::: EXERCISE MATERIAL :::

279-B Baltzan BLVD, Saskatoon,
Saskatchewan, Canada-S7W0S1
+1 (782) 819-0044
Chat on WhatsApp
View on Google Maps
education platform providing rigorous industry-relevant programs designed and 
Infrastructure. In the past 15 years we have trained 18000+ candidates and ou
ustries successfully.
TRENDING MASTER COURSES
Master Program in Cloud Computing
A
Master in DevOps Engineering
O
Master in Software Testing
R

:::

§ **EXERCISE DESCRIPTION**
Swap "Baltzan BLVD" for "Baltzan Boulevard" throughout the listing and reproduce the listing with no other changes.

§ **ANSWER BOX**
279-B Baltzan Boulevard, Saskatoon,
Saskatchewan, Canada-S7W0S1
+1 (782) 819-0044
Chat on WhatsApp
View on Google Maps
education platform providing rigorous industry-relevant programs designed and 
Infrastructure. In the past 15 years we have trained 18000+ candidates and ou
ustries successfully.
TRENDING MASTER COURSES
Master Program in Cloud Computing
A
Master in DevOps Engineering
O
Master in Software Testing
R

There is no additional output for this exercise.